14 Bundesländer vergeben den Zuschlag an das Konsortium der Finanzhaie. Das Problem ist also nahezu bundesweit virulent. Die Teilhabe der sowieso schon armen, vielfach von Flucht sehr geschwächten Menschen wird mit der Vergabe der Karte weiter eingeschränkt, ihre gesellschaftliche Integration weiterhin erschwert. 50 Euro Bargeld, die sie damit abheben können, sind nur ein Tropfen auf den heißen Stein. Wie sollen sie die Mitgliedschaft in Sportvereinen oder etwa an der Kinokasse bezahlen? Kleinere Geschäfte, Lebensmittelläden oder Imbisse lehnen die Karte oft ab, da für sie Gebühren entstehen könnten. Auf Märkten ist sie nicht nutzbar.
Könnte es sein, dass die Geflüchteten nur als ein erstes Experimentierfeld dienen; dass das Verfahren schließlich auf andere Leistungsempfänger ausgeweitet werden soll, etwa auf Bürgergeld- oder Wohngeldempfänger?
Dass mit Geflüchteten so umgesprungen werden soll, ist besonders skandalös.

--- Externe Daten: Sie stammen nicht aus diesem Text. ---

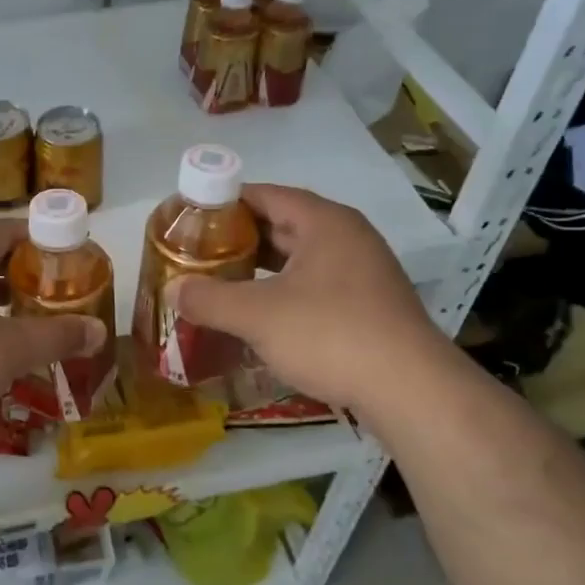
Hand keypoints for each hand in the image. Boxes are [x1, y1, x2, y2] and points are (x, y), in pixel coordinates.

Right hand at [171, 184, 452, 417]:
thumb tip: (173, 290)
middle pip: (284, 225)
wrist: (410, 389)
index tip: (192, 217)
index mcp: (325, 223)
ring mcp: (363, 272)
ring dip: (262, 267)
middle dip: (240, 237)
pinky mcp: (368, 306)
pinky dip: (283, 291)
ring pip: (300, 258)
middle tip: (199, 251)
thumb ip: (209, 299)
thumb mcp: (258, 315)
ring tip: (221, 280)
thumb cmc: (330, 335)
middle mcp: (348, 238)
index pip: (267, 195)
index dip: (226, 202)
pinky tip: (260, 313)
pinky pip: (315, 285)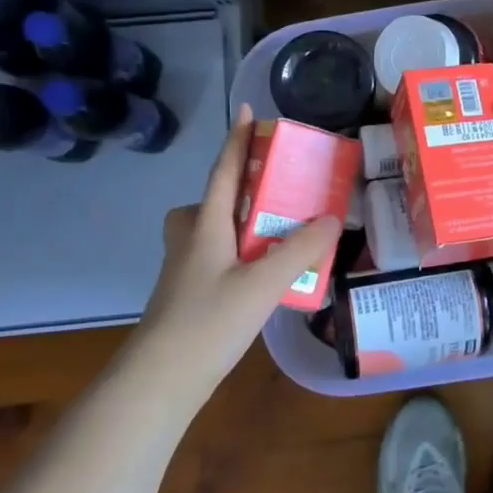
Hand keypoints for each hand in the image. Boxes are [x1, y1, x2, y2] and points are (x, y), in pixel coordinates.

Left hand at [137, 103, 342, 382]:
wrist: (160, 381)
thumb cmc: (208, 322)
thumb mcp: (263, 283)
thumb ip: (301, 250)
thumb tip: (332, 218)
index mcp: (206, 225)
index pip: (225, 171)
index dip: (238, 140)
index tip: (249, 111)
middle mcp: (192, 239)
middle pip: (212, 200)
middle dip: (240, 188)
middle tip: (276, 191)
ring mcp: (187, 268)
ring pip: (214, 230)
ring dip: (242, 223)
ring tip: (282, 235)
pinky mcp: (191, 293)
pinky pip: (220, 256)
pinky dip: (243, 253)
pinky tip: (268, 276)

Asylsuchende bekommen kein Bürgergeld, sondern Leistungen nach dem Asylbewerberleistungsgesetz; also fast 20 Prozent weniger als es das Existenzminimum vorsieht. Sollte es den politisch Verantwortlichen gelingen, nun diese neuerliche Diskriminierung gegen Geflüchtete durchzusetzen, ist tatsächlich zu befürchten, dass sie das auch bei anderen Gruppen sowieso schon prekär lebender und sozial benachteiligter Menschen versuchen.
Wie ist dagegen gemeinsamer Widerstand zu organisieren?
Einerseits treffen wir Sofortmaßnahmen für die betroffenen Geflüchteten. Wir tauschen uns mit anderen Flüchtlingsräten aus, um ihnen mit einem solidarischen Tauschsystem zu Bargeld zu verhelfen. Andererseits versuchen wir, unsere Kampagne gegen die Bezahlkarte nun auch auf eine breitere Basis zu stellen. Wir müssen langfristig denken und uns zusammenschließen, bevor diese Maßnahme etwa weitere ebenso gesellschaftlich diskriminierte Gruppen trifft.